アメリカでの生活とアートについて

生と死の香り

花の香り

シンシナティもだんだん暖かくなり、木々から新芽が出てきました。辺りには様々な花が咲き始め、春の到来を感じさせます。夕方に散歩をすると、時折花壇の手入れをする人たちを見かけます。下の写真に写っている女性に出身を聞かれので、「日本から来ました。」と答えると「私の旦那が沖縄で働いてたのよ!」と返事が戻ってきました。いつかこんな美しいお庭のある家に住めたらいいなと思います。

アメリカに咲いている花はカラフルでとても美しいけれど、逆に生の背後にある死の匂いを強く感じさせられます。しかし日本では死の香りの方が前面に強く感じられるため、桜の木の下にいる時のように生と死の境界線が曖昧になったかのような錯覚をするのでしょう。またアメリカでは花の種類ごとにばっさり風景ごとに分けられているけれど、日本では境目なく連結しているように見えます。

個展の搬入も無事に済んだので少し安堵していましたが、息をつく暇もなく「5月7日に個展をやりましょう!」とV+V galleryのオーナーさんから連絡がきました。すでに完成している大型の彫刻とドローイングをとても気に入ってくれているので、あとは展示するだけです。

現代アートの香り

今では平面だけではなく、インスタレーション、立体、映像なども手がけていますが、これも欧米のコンテキストを学ぶと自然にそうなっていきます。「日本画が世界に通じる」というのは、はっきりいって美辞麗句です。(日本文化が欧米に影響を与えたという方が正しい)というのは、日本はアメリカと違った死生観があり、それぞれのコンテキストも明快に異なっているからです。どちらが良い悪いかではなく選択の問題であり、どちらの国にも美しい作品が存在しています。

言い換えれば、「世界へ」という言葉は抽象的な表現であって、個人的には無理に日本画をアクリルやミクストメディア、デジタルなどの素材に変えない方が自然に思えます。結局素材や道具が変われば、油絵やパステルなどで日本の感覚を表現した作品と変わらなくなり、日本画として発表するならば中途半端に見えます。その点において学生時代に天然岩絵具に制限し、皿と筆を用いてストイックに描いて学んだ経験は大きな財産になっています。

仮に現代アーティストが伝統的な作品から触発されたとしても、同じ批評の土俵に載せることは不可能です。私の作品も日本画と根本では繋がりつつも、それを欧米のコンテキストに組み込むという形で発表しています。(たとえばピカソなどのマーケット手法を参考にしても、それは現代のアートのコンテキストや手法ではなく個人の選択だと思っています)

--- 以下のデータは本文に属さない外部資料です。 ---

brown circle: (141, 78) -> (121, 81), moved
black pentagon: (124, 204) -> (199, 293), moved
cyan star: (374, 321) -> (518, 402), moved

現代アートは「死の表現」というより、むしろ生を謳歌しています。冷たいホワイトキューブのクールな空間の中に、生のかりそめを強く見ることができると言った方が正しいのかもしれません。いわば死の香りの中で生と死の境界線を曖昧にさせているように感じられます。

ダミアン・ハースト

この作品はダミアン・ハーストの作品なのですが、欧米の現代アートに限れば私の人生で強く衝撃を受けた作品です。彼の作品は、私から見るとホルマリン漬けの標本というより「生」の香りが漂います。ダミアンは他の作品でも牛とかも切り裂いていますが、暴力的には感じませんでした。むしろぞっとするほど美しく感じられたものです。

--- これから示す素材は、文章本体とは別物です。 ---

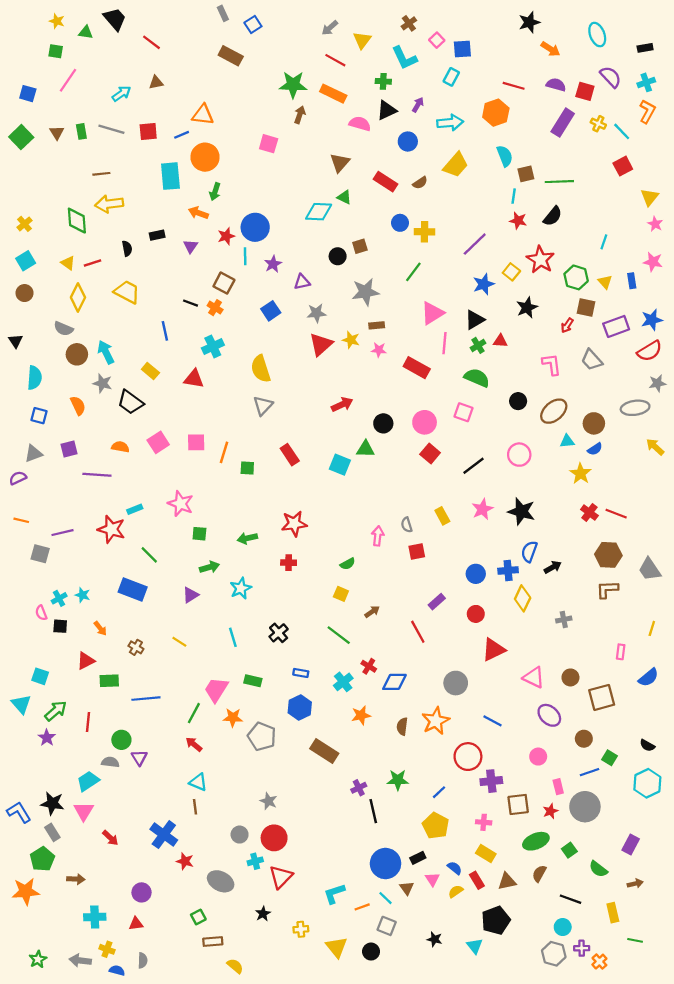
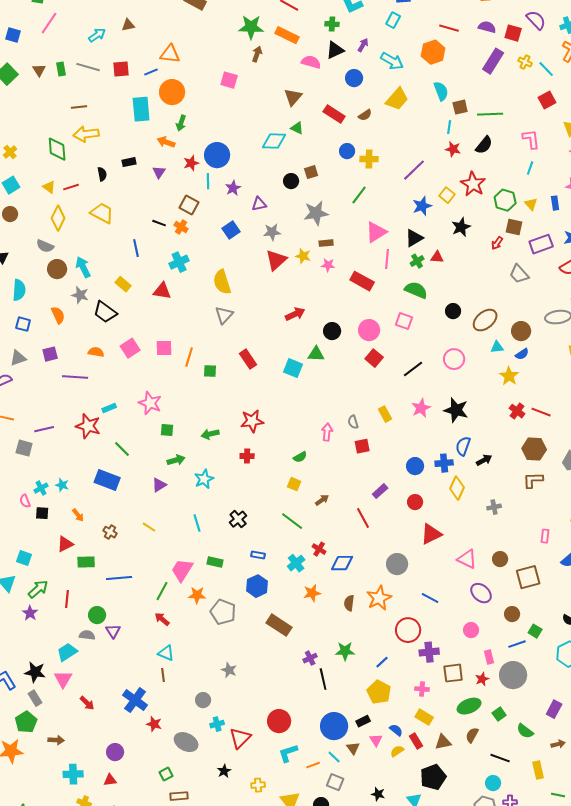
cyan arrow: (450, 123) -> (392, 61), turned 35
pink L-shape: (552, 364) -> (531, 139), moved
red circle: (274, 838) -> (279, 721), moved

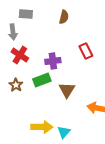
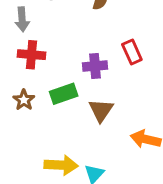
red cross: (20, 55) -> (32, 55), turned -30
purple cross: (53, 61) -> (95, 66), moved

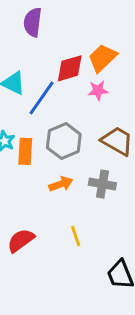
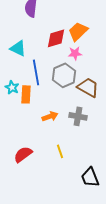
blue line: (42, 98) -> (36, 72), moved, turned -45
gray hexagon: (64, 141) -> (64, 75), moved

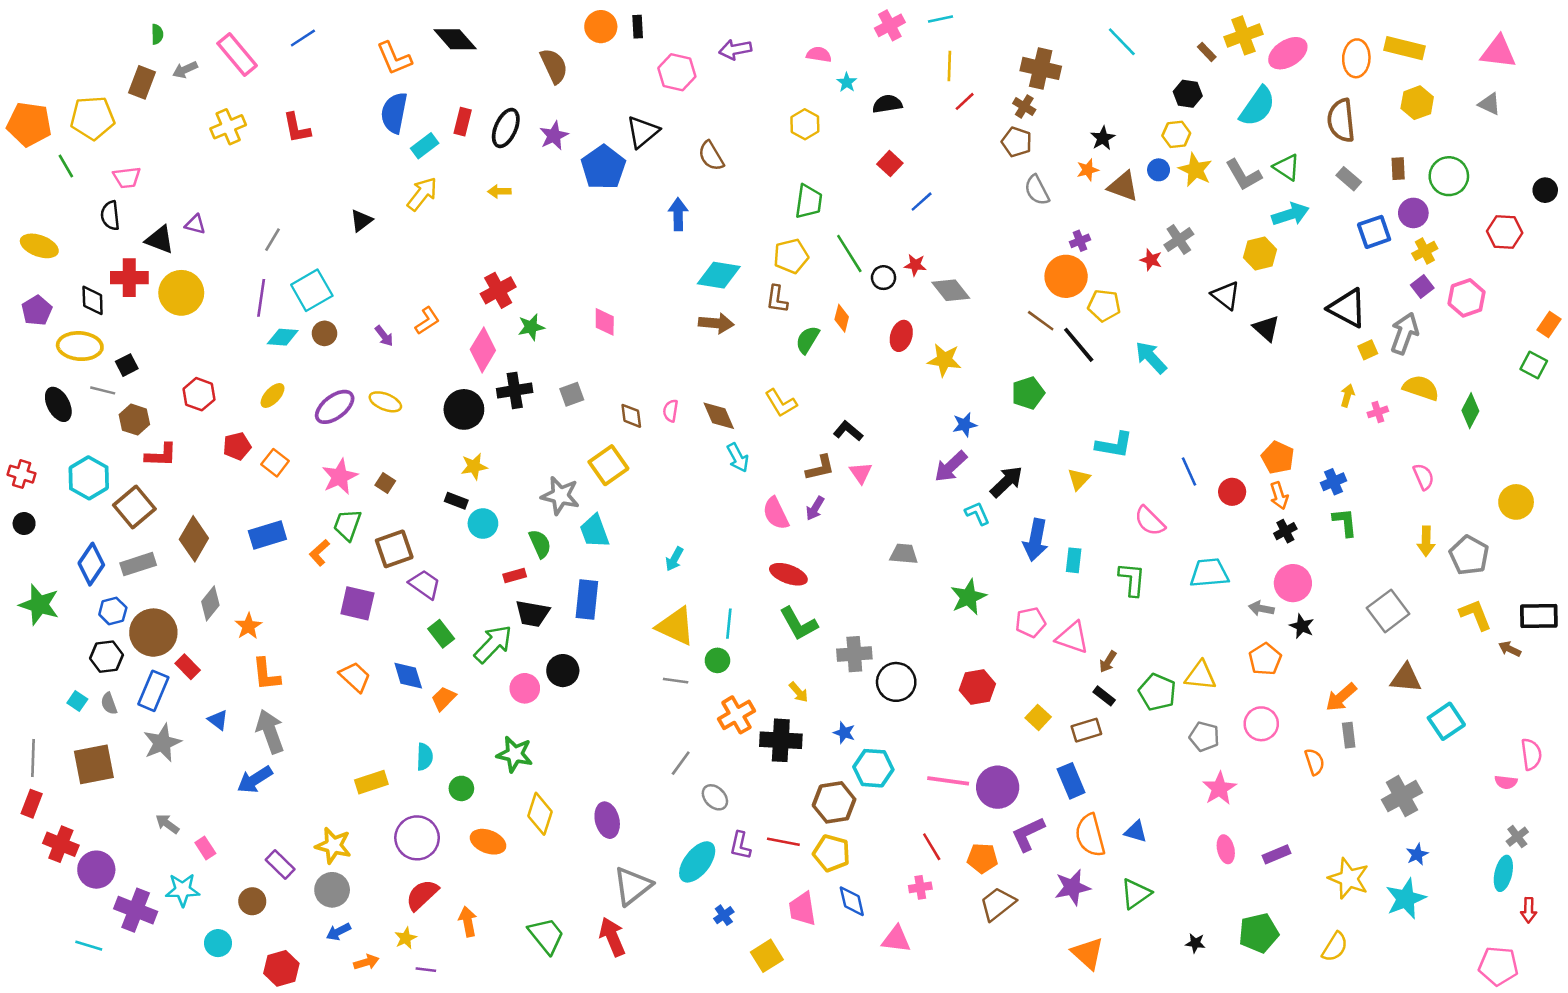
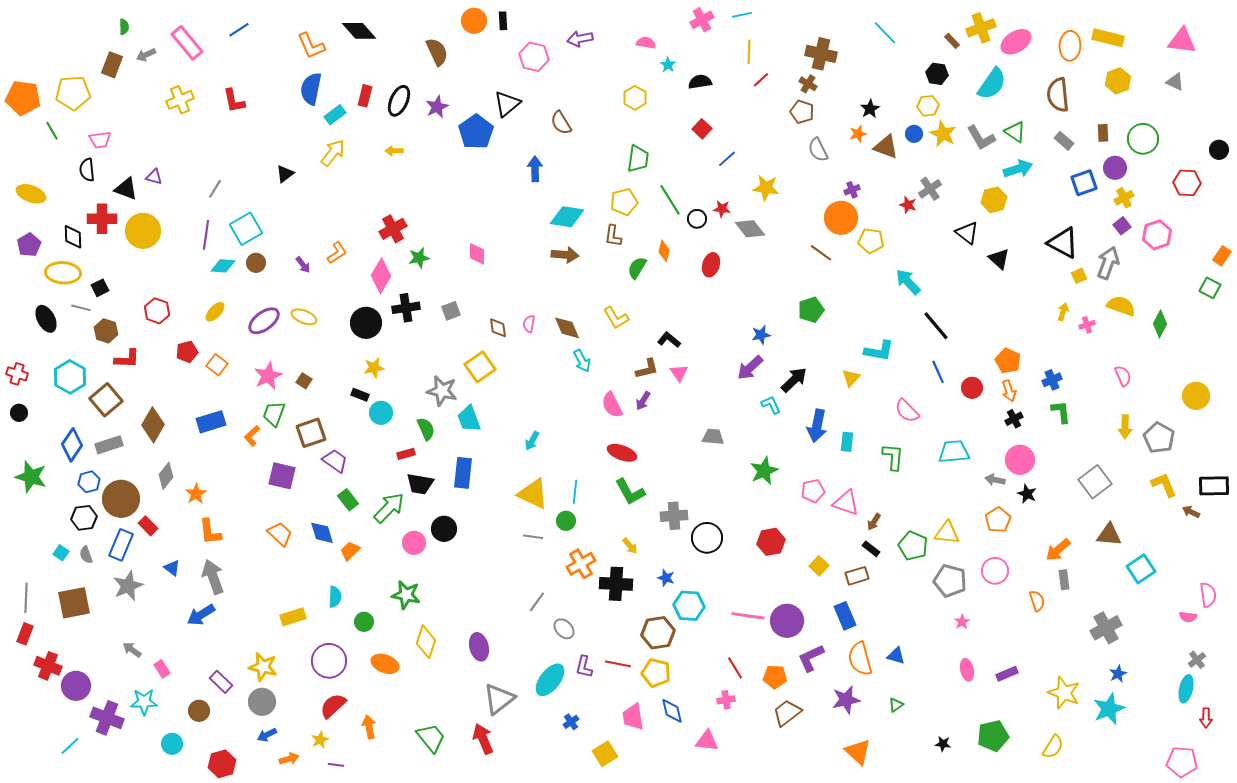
black line: (1079, 345) -> (936, 326), moved
yellow star: (944, 360) -> (766, 188), moved
gray pentagon: (1204, 736) -> (950, 581), size x1.4
pink star: (1219, 788) -> (962, 622), size x0.6
green triangle: (1136, 894) -> (896, 705), size x0.6
cyan line: (89, 946) -> (70, 746), turned -60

あえてこの表現が暴力とするならば、表層に現れているだけです。日本にも暴力的な作品が多く存在していますが、それらは内包されており、地理的・文化的な要素によって見え方や質が違うのだと思います。

そしてこの作品は、パラドックスとして今日エジプトのミイラたちが失った生の香りを眩惑的に作り出している。いわば全てを白日の下に暴き、視覚優位となった西洋文明を見事に批判した作品とも言えるでしょう。

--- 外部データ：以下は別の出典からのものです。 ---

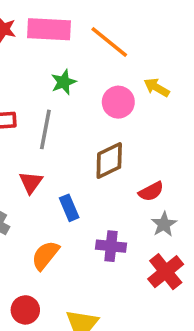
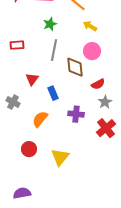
yellow arrow: (157, 88) -> (90, 26), moved
pink circle: (118, 102) -> (92, 51), moved
gray line: (45, 129) -> (54, 50), moved
brown diamond: (109, 160) -> (75, 67), turned -70

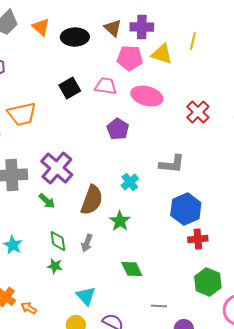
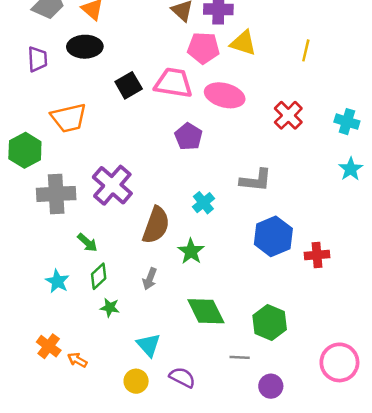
black ellipse: (75, 37) -> (85, 47), moved
yellow line: (193, 41) -> (306, 50), moved
pink trapezoid: (106, 86) -> (173, 83), size x1.4
green arrow: (47, 201) -> (87, 243), moved
red cross: (198, 239) -> (317, 255), moved
green diamond: (58, 241) -> (99, 276), moved, turned 55
green diamond: (132, 269) -> (206, 311), size x1.4
green hexagon: (208, 282) -> (270, 322), moved

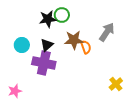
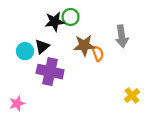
gray arrow: (107, 32) -> (122, 36), turned 138
black triangle: (47, 45) -> (42, 47), moved

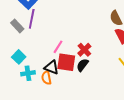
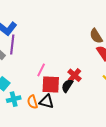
red cross: (84, 50) -> (75, 75), moved
black triangle: (52, 67) -> (47, 101), moved

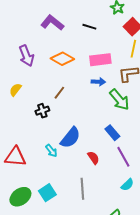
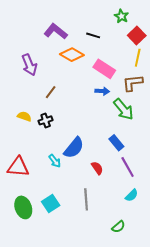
orange diamond: (62, 59) -> (72, 55), moved
pink rectangle: (100, 60) -> (104, 69), turned 40
yellow semicircle: (15, 90) -> (24, 116), moved, turned 72
brown line: (59, 93) -> (51, 92), moved
green ellipse: (20, 197) -> (23, 207), turned -75

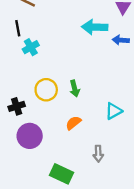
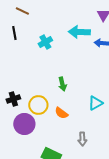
cyan cross: (31, 47) -> (45, 42), moved
yellow circle: (46, 90) -> (38, 105), moved
orange semicircle: (73, 123) -> (61, 113), turned -104

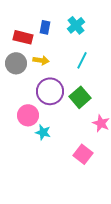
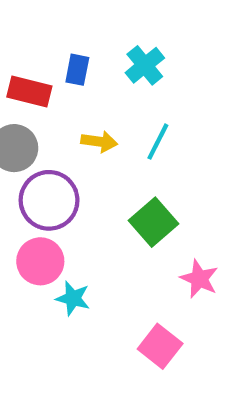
yellow arrow: (41, 60) -> (99, 142), moved
purple circle: (50, 91) -> (49, 200), moved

もし日本の作家がこれから世界市場を意識するならば、コンテキストだけではなくデジタルアーカイブへの意識も強くすべきだと確信しています。しかし、現段階では現場で体感する臨場感とリアリティ、躍動感に勝るものはありません。その上、住む国や活動の場が変われば上記でも述べたように見え方も変わってきます。

それではデジタルの世界という、コロナ以降に拡大した新たな空間では今後どのような展開がなされるのでしょうか?